| PROBLEM DESCRIPTION |
Below are some records. Print exactly the lines between the one holding "right front paw: (396, 221)" and the one holding "right elbow: (113, 371)", inclusive, and nothing else.

| MATERIAL FOR THIS EXERCISE |
((
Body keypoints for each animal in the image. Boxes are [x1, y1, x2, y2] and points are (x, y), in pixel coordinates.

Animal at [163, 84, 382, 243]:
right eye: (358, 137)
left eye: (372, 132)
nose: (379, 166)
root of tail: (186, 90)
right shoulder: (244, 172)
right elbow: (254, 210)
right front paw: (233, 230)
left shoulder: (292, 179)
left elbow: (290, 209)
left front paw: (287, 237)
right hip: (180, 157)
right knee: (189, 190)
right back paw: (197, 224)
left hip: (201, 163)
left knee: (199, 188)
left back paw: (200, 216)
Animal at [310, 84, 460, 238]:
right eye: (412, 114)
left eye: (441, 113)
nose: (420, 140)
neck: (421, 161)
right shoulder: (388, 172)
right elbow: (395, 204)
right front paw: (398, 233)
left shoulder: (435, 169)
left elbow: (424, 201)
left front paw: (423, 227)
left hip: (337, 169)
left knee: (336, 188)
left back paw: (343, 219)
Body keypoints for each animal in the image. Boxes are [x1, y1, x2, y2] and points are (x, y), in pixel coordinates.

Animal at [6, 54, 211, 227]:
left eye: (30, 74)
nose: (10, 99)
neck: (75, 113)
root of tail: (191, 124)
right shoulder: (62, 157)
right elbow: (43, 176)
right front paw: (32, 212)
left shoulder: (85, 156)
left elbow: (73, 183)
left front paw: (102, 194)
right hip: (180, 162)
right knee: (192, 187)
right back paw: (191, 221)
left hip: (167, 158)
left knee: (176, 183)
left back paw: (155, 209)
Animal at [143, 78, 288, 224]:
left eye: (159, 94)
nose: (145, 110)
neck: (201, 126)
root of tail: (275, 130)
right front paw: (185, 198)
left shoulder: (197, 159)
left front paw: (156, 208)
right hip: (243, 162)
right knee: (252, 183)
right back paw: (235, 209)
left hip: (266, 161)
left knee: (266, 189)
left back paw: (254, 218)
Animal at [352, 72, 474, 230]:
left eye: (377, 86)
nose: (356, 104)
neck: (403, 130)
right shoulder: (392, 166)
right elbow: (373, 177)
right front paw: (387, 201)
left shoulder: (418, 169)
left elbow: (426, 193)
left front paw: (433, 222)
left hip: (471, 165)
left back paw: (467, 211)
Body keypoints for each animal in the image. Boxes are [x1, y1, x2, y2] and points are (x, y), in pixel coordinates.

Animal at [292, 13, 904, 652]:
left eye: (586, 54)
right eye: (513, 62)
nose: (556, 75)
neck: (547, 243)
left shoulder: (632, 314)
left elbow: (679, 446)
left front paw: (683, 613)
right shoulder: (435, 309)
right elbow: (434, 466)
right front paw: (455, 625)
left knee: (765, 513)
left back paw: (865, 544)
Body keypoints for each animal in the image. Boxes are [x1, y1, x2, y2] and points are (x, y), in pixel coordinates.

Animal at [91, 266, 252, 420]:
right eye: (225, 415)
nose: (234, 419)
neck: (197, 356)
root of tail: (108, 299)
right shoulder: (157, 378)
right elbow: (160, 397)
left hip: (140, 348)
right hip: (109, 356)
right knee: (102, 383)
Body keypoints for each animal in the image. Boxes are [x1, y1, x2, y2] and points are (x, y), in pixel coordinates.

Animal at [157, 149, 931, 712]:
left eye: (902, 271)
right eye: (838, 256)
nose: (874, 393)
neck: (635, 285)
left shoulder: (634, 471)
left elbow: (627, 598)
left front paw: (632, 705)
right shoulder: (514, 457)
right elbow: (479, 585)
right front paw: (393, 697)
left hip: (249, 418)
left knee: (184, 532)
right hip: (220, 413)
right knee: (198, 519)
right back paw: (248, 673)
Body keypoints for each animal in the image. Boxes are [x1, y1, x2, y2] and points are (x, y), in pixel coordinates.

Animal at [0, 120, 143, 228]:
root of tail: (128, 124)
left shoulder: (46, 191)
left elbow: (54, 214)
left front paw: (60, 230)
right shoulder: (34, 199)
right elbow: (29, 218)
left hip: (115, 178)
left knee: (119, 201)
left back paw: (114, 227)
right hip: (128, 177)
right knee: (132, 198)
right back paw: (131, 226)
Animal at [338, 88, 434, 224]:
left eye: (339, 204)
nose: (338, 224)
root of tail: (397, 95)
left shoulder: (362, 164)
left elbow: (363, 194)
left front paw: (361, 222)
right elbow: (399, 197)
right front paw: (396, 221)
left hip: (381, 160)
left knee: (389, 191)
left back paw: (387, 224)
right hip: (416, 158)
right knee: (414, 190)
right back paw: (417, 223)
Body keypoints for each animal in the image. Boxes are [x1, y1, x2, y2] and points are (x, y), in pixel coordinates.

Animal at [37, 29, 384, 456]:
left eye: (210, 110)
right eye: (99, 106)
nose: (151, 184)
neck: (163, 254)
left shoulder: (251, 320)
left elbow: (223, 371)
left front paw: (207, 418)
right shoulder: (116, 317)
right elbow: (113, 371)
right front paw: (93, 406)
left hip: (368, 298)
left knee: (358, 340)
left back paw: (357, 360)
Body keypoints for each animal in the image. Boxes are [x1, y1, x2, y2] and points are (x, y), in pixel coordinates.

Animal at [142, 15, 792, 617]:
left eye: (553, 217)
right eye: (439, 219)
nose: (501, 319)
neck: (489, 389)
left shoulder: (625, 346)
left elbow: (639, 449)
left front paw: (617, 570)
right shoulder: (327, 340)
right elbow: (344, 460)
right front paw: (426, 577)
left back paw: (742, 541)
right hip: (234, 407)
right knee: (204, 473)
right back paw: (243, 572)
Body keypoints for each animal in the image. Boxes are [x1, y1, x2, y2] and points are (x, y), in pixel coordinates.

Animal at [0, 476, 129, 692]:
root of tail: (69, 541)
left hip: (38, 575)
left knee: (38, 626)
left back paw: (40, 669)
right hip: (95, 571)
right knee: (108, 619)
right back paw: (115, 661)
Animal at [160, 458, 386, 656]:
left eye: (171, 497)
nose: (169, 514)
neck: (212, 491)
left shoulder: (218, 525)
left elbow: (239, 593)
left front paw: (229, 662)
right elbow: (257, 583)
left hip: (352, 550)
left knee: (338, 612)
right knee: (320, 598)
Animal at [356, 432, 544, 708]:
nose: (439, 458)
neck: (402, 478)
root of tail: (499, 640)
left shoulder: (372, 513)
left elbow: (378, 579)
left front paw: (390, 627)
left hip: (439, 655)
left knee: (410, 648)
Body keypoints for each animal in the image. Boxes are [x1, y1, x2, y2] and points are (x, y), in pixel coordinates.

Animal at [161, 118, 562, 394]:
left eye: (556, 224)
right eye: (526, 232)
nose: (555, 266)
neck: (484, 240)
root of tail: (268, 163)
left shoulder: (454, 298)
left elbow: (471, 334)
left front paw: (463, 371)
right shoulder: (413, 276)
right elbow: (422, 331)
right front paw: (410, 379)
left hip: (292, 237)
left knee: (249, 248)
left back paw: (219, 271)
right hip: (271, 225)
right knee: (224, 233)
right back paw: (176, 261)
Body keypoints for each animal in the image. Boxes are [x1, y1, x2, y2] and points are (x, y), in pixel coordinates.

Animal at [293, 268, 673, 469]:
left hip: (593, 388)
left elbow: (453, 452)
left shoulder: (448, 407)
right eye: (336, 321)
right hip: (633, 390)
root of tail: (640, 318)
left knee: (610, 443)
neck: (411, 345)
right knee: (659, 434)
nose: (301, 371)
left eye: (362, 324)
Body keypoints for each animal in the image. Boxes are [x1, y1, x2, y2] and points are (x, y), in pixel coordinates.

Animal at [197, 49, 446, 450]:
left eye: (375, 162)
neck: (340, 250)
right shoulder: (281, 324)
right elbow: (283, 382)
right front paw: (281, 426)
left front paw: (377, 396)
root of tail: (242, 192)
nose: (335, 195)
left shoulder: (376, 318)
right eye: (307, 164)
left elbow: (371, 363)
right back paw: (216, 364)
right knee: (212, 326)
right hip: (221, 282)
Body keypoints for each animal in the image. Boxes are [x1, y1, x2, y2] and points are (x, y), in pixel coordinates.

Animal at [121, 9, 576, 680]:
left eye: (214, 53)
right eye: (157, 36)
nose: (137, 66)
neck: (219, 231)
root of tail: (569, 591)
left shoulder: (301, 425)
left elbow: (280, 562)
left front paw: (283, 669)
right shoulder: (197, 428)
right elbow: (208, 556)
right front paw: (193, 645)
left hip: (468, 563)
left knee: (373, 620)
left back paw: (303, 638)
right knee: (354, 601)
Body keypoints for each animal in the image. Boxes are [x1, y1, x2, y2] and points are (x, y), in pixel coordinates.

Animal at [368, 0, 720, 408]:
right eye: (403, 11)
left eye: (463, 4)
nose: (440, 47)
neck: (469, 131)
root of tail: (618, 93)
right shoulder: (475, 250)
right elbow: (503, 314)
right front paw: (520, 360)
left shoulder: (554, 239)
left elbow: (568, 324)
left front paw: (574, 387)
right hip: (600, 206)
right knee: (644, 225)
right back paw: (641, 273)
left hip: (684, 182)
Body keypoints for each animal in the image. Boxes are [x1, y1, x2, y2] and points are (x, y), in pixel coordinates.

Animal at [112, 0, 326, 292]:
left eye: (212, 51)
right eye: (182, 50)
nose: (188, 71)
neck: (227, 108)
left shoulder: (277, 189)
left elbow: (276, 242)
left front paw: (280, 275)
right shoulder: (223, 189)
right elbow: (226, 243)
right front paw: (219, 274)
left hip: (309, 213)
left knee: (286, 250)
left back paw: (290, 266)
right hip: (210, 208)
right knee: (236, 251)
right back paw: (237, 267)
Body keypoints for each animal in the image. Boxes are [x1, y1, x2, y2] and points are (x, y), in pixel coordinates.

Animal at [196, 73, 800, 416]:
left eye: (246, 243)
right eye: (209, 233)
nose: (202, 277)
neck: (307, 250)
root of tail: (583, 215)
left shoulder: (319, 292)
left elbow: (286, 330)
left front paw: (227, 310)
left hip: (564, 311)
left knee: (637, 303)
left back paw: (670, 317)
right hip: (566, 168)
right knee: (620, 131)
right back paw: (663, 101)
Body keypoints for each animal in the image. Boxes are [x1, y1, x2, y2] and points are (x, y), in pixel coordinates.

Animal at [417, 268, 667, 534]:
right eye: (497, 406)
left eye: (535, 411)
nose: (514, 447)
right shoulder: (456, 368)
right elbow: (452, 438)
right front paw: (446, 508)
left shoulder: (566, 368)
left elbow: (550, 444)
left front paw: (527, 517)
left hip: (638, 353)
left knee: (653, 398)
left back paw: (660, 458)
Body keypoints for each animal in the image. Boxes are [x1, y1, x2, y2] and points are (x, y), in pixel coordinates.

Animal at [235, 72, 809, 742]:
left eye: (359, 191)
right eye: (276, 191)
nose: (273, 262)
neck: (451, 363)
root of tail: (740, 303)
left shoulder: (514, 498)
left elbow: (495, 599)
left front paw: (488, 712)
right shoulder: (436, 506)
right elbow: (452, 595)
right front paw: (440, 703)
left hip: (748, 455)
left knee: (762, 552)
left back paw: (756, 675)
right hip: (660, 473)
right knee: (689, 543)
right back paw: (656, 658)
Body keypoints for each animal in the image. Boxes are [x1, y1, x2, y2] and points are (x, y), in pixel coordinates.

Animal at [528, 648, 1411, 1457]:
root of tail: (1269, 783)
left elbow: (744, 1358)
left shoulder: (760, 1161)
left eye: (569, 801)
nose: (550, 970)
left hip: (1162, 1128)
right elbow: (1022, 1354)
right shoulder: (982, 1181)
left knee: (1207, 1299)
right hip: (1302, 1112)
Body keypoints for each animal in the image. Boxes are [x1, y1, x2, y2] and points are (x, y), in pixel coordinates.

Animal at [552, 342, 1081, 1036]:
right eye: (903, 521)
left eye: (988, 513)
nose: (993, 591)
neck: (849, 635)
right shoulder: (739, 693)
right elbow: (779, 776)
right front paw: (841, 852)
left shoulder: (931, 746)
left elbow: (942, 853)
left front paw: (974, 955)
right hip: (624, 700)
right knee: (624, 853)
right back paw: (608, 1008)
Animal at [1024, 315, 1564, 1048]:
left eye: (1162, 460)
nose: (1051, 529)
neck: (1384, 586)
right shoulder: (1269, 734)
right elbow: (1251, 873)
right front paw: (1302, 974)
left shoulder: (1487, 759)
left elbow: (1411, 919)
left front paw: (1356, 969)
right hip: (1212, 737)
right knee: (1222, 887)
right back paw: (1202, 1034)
))
| THE ANSWER |
right front paw: (396, 221)
left hip: (381, 160)
left knee: (389, 191)
left back paw: (387, 224)
right hip: (416, 158)
right knee: (414, 190)
right back paw: (417, 223)
Body keypoints for each animal in the image. Boxes are [x1, y1, x2, y2] and points are (x, y), in pixel coordinates.

Animal at [37, 29, 384, 456]:
left eye: (210, 110)
right eye: (99, 106)
nose: (151, 184)
neck: (163, 254)
left shoulder: (251, 320)
left elbow: (223, 371)
left front paw: (207, 418)
right shoulder: (116, 317)
right elbow: (113, 371)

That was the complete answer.